Two media programs this last week have highlighted the potential benefits of a philosophy of understanding and the implications to us all.
The first is a radio series called Across the Red Line. In it, two protagonists are asked to step into the opposing view they would normally take and argue the case for the exact opposite of what they would normally believe. Fascinating.
The second is a TV show inviting children from predominately white schools to attend schools that are predominately full of Asian kids, and vice versa. The Great British School Swap follows 12 year eight and year nine pupils from Saltley Academy, a secondary school in Birmingham where fewer than one per cent of the children are white British, and 12 pupils from Tamworth Enterprise College, as they take turns spending a week in each other’s schools.

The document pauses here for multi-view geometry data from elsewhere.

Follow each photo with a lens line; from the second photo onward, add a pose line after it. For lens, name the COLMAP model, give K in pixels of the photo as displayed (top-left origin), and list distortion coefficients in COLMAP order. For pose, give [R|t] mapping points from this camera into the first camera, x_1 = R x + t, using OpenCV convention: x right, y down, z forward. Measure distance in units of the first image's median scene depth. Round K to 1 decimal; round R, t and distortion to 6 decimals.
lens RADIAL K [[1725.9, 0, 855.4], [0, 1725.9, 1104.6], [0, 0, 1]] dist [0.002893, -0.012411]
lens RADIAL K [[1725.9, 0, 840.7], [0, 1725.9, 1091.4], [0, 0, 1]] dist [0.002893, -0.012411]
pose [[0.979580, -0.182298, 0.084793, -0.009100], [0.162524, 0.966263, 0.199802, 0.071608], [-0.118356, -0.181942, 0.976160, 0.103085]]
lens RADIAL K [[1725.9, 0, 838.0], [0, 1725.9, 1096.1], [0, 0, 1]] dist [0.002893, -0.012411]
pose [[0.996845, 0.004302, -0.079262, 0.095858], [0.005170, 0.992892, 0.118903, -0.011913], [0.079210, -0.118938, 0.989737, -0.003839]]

Tamworth headteacher Simon Turney was instrumental in persuading parents to get involved. He said he was well aware of the potential pitfalls of allowing the cameras into school and the artificial nature of so doing, but felt it was a vital experience for his pupils.
Nearly one year on and many of the pupils have remained friends, despite going back to their respective schools. They stay in touch on Snapchat and Instagram talking about the interests they discovered.
“You run the risk of allowing children to get to ages of 17 or 18 without having had the opportunity to understand different cultures and religions,” Simon Turney says. “If we don’t do any of that work how do the children forge those friendships and relationships themselves?”
The truth of the matter is that we regularly find ourselves on different sides of an issue, be that commercially, culturally or emotionally. Spending time trying to understand how the other side sees things may significantly help us to negotiate a way through these inevitable conflicts.
Invest the time in doing that and maybe everyone benefits.
A fact that our Negotiation Capability Survey reveals is that most people are unconvinced that their relationships are improved by the negotiation process. Maybe spending a bit more time in discovery trying to understand how the other side sees the world may help.